Re: Regex not matching as expected
by stevieb (Canon) on Nov 06, 2015 at 19:33 UTC

    The following regex checks for an integer followed by a dot then by whitespace as the beginning of the line/string, then uses an 'or' to check for either "N/A" or an integer, each with a following whitespace, twice. It then captures the next following word characters.

    ^\d+\.\s+/(?:N\/A\s+|\d+\s+){2}(\w+)
Re: Regex not matching as expected
by graff (Chancellor) on Nov 07, 2015 at 03:53 UTC
    When you say "not working as expected", it would be helpful to say in particular how the actual result differed from the expected result.

    In your list of four variations, are the initial digits ("1.", "2.", "3.", "4.") part of the data? If so, is there really variation in the data as to whether the initial period is followed by a space? (It would be better to provide four lines of "actual" data enclosed in code tags.)

Supplied data:
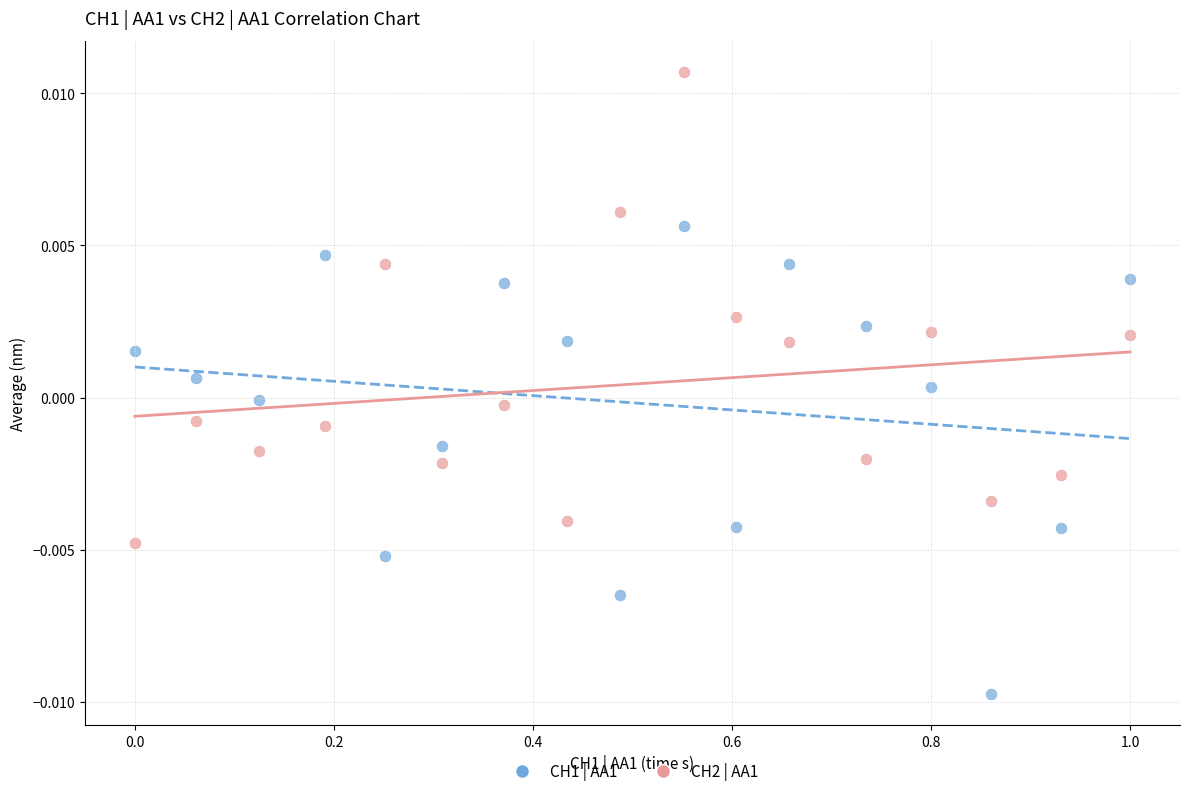

What is the X range (max minus min) for the scatter plot?

1.0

Problems to work on:
1. In the regex thread, what does graff suggest providing inside code tags?
2. Pick up the regex thread right after its last sentence and keep going.

Response list:
1. Four lines of actual data.

2.
    I'd go with the suggestion above about using split - and I see no reason for that to be complicated:

    #!/usr/bin/perl use strict; use warnings; while (<DATA>) { my @flds = split; if ( $flds[0].$flds[1] eq 'N/AN/A' ) { print "nana: $flds[2]\n"; } elsif ( $flds[0] eq 'N/A' ) { print "na1: $flds[2]\n"; } elsif ( $flds[1] eq 'N/A' ) { print "na2: $flds[2]\n"; } else { print "no na: $flds[2]\n"; } } __DATA__ 1234 5678 no_nas_here blah blah 1234 N/A should_be_na2 blah blah N/A 5678 must_be_na1 blah blah N/A N/A nana
    (It seems I may have initially posted an incorrect version of this snippet, and updated it to correct the errors.)

      What about a bad 'N/A' with or without digits?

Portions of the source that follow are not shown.